Этот эпизод помог мне приобрести уверенность в навигации, и в дальнейшем мне ни разу не случалось терять ориентировку (как говорят в авиации, «блудить», от слова «заблудиться»), хотя сложные ситуации бывали. Одна была вскоре после этого.
Майор Катрич и я в паре перелетали из Двоевки в Москву. Впереди оказалась очень низкая облачность, пришлось перейти на бреющий полет. Услышали по радио команду садиться в Кубинке из-за ухудшения погоды. Посмотрел на командира, он помахал рукой около уха: «Мы ничего не слышали!» Через некоторое время я узнал перекресток на шоссе в районе поселка Жаворонки и понял, что Катрич уклоняется от маршрута. Вышел вперед и покачал крыльями, чтобы он шел за мной. По знакомым с детства дорогам в районе, где была наша дача, я вышел на Архангельское, оттуда на Тушино, а там видимость была лучше, и мы сели у себя на Центральном аэродроме. Как я узнал, Катрич получил нагоняй за то, что мы не сели в Кубинке.
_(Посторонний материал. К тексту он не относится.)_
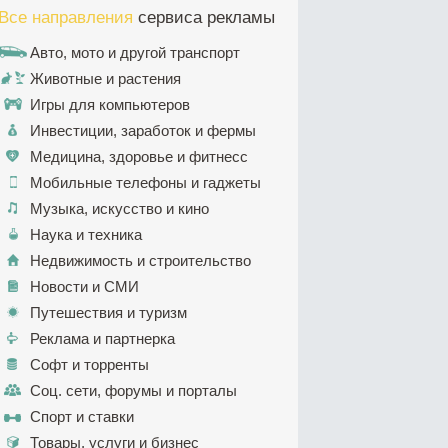
Все направления
сервиса рекламы
Авто, мото и другой транспорт
Животные и растения
Игры для компьютеров
Инвестиции, заработок и фермы
Медицина, здоровье и фитнесс
Мобильные телефоны и гаджеты
Музыка, искусство и кино
Наука и техника
Недвижимость и строительство
Новости и СМИ
Путешествия и туризм
Реклама и партнерка
Софт и торренты
Соц. сети, форумы и порталы
Спорт и ставки
Товары, услуги и бизнес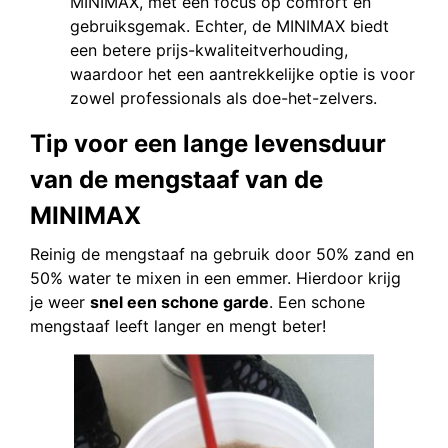
MINIMAX, met een focus op comfort en
gebruiksgemak. Echter, de MINIMAX biedt
een betere prijs-kwaliteitverhouding,
waardoor het een aantrekkelijke optie is voor
zowel professionals als doe-het-zelvers.
Tip voor een lange levensduur
van de mengstaaf van de
MINIMAX
Reinig de mengstaaf na gebruik door 50% zand en
50% water te mixen in een emmer. Hierdoor krijg
je weer
snel een schone garde
. Een schone
mengstaaf leeft langer en mengt beter!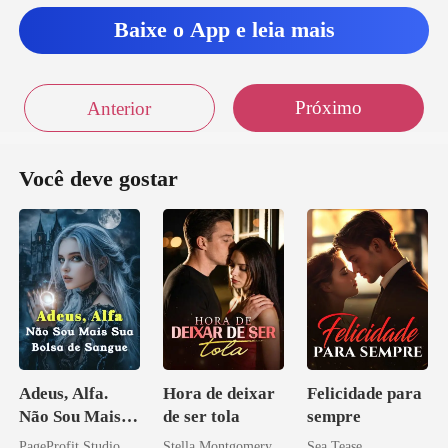
Baixe o App e leia mais
Próximo
Anterior
Você deve gostar
Adeus, Alfa.
Hora de deixar
Felicidade para
Não Sou Mais
de ser tola
sempre
Sua Bolsa de
PageProfit Studio
Stella Montgomery
Sea Tease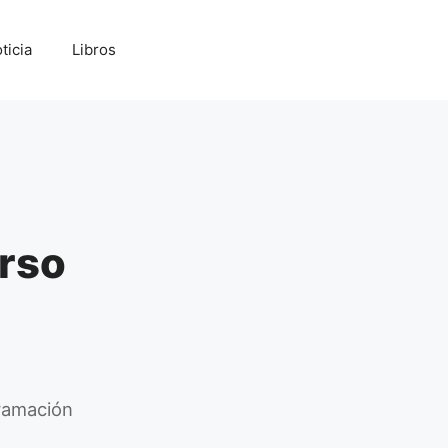
ticia
Libros
urso
gramación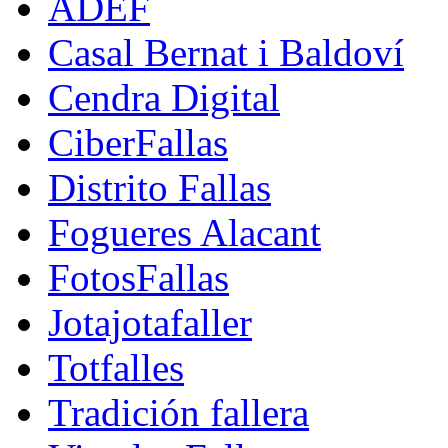
ADEF
Casal Bernat i Baldoví
Cendra Digital
CiberFallas
Distrito Fallas
Fogueres Alacant
FotosFallas
Jotajotafaller
Totfalles
Tradición fallera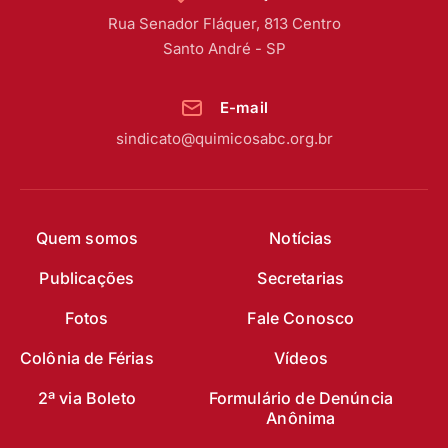
Rua Senador Fláquer, 813 Centro
Santo André - SP
E-mail
sindicato@quimicosabc.org.br
Quem somos
Notícias
Publicações
Secretarias
Fotos
Fale Conosco
Colônia de Férias
Vídeos
2ª via Boleto
Formulário de Denúncia
Anônima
Однажды, возвращаясь с боевого задания, снизившись немного ниже шести тысяч метров, я переключил нагнетатель мотора со второй скорости на первую. Через несколько секунд мотор неожиданно заглох. Посмотрел на указатель давления топлива: стрелка на нуле. Ясно – отказала бензопомпа. Я стал заходить на посадку без мотора. Пока снижался в район третьего разворота, прикидывал, на какой высоте его начать, чтобы планирование закончилось в начале ВПП. Начал разворот на высоте тысячи метров, потом четвертый – на пятистах метрах, перед самой посадкой выпустил шасси и сел точно у посадочного «Т». В конце пробега тормозами отвернул вправо и остановился. Пошел на КП и доложил Катричу, который был с инженером полка. Катрич похвалил за посадку, а инженер пошел осмотреть самолет. Потом позвал меня: «Посмотри!» Заглянув в кабину, я увидел, что рычаг скоростей нагнетателя остался в положении второй скорости, а перекрывной кран топлива («пожарный кран») закрыт. Значит, я сам себе перекрыл подачу топлива, по ошибке взявшись за другой рычаг! Это, конечно, было и недостатком компоновки кабины – такие разные по назначению рычаги, да еще почти одинаковые по форме, нельзя было располагать рядом. Подобными вопросами (как теперь говорят, эргономическими, касающимися взаимосвязи «человек – машина») мне пришлось потом много заниматься на испытательной работе. После этого случая на всех самолетах полка пожарные краны зафиксировали резиновой петлей.
Кто-то мне сказал, что на аэродроме Ржева погиб сын генерала Болдина Олег. Я в первый момент не понял, о ком идет речь, но потом сообразил, что это Олег Баранцевич, мой хороший товарищ, с которым мы вместе учились в артиллерийской спецшколе и в летной школе. Генерал Болдин был его отчимом (когда мы учились вместе, я этого не знал). Меня еще до войны удивляло, что Олег пошел по военной линии, да еще захотел стать летчиком: у него были заметные гуманитарные наклонности. Его дед был известным русским писателем польского происхождения, а родной отец – поэтом. Олег тоже писал стихи. У меня сохранилась подаренная им его маленькая фотография со стихами на обороте: «Избороздили морщины лет твое лицо, товарищ. В жизни все оставляет след, даже и дым пожарищ». Очевидно, его характер, некоторая рассеянность сыграли роль в его судьбе: при полете по кругу перед посадкой он сорвался в штопор – не выпускалось шасси, а он завозился, видимо, с краном выпуска и не заметил потери скорости.
Еще один мой брат – Алексей стал летчиком. Только начав учиться в десятом классе, он ушел из школы и вместе с Сашей Щербаковым и Левой Булганиным поступил в Вязниковскую школу летчиков. После ее окончания осенью 1943 года их назначили в 12-й полк. Алеша был в нашей эскадрилье, и позже он летал с нами в Двоевке. (После войны он сдал экстерном экзамены за среднюю школу и получил аттестат.)